- Exercise aim:
Pull out every text line from the material and reproduce each one unchanged, omitting the pictures.

- Data provided:
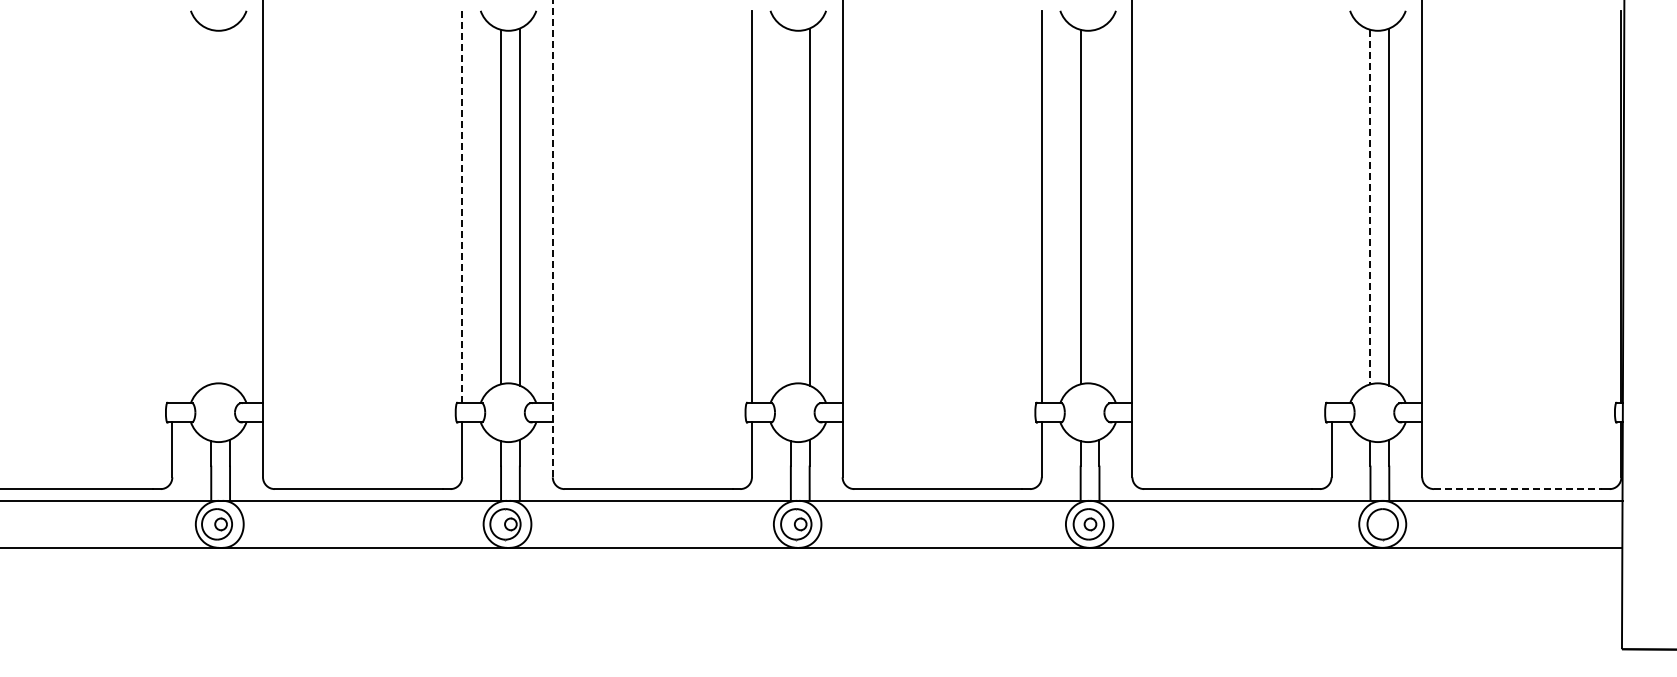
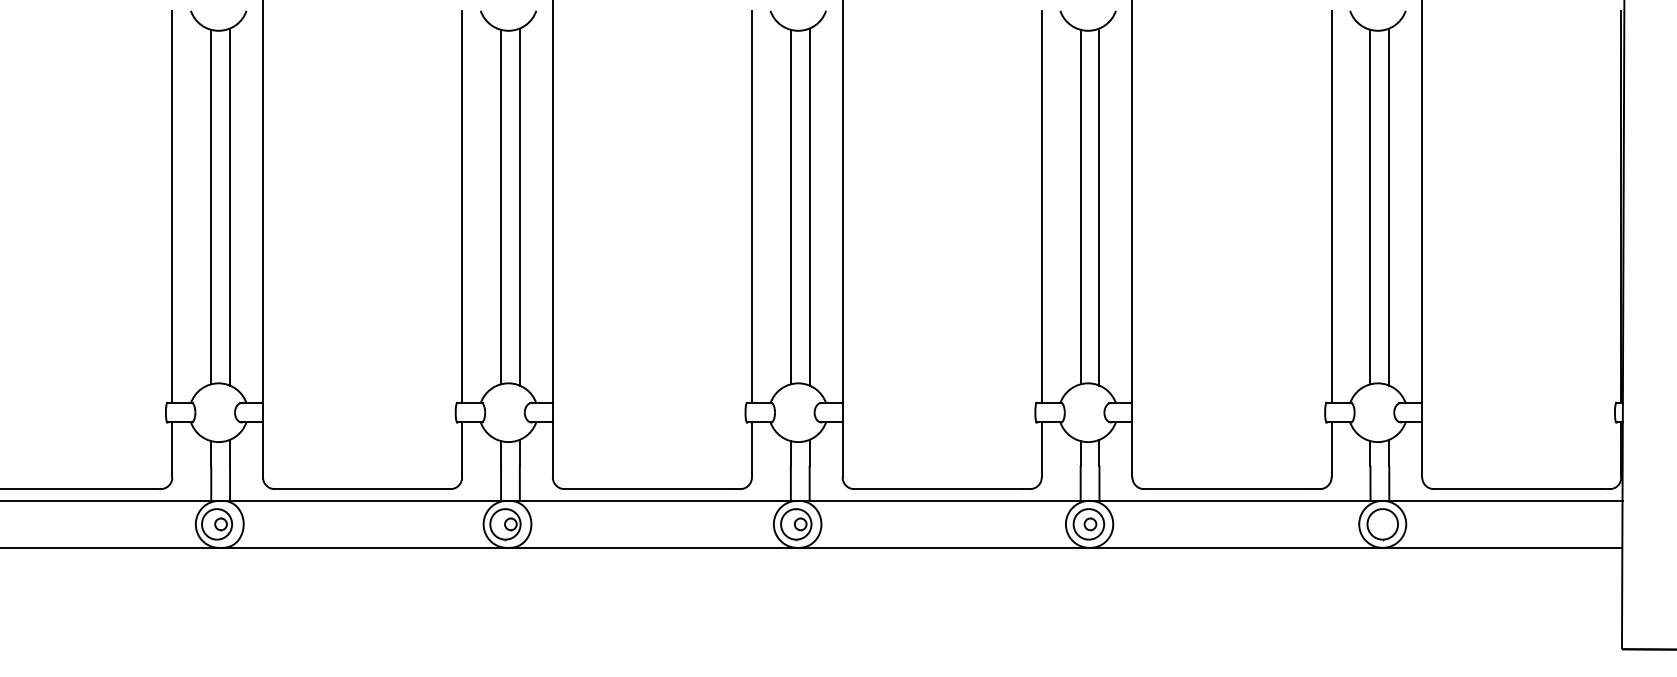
line at (172, 206): none -> present
line at (211, 206): none -> present
line at (230, 206): none -> present
line at (462, 206): dashed -> solid
line at (790, 206): none -> present
line at (1099, 206): none -> present
line at (1331, 206): none -> present
line at (1370, 207): dashed -> solid
line at (552, 238): dashed -> solid
line at (1518, 489): dashed -> solid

- Answer for the task:
line at (172, 206): none -> present
line at (211, 206): none -> present
line at (230, 206): none -> present
line at (462, 206): dashed -> solid
line at (790, 206): none -> present
line at (1099, 206): none -> present
line at (1331, 206): none -> present
line at (1370, 207): dashed -> solid
line at (552, 238): dashed -> solid
line at (1518, 489): dashed -> solid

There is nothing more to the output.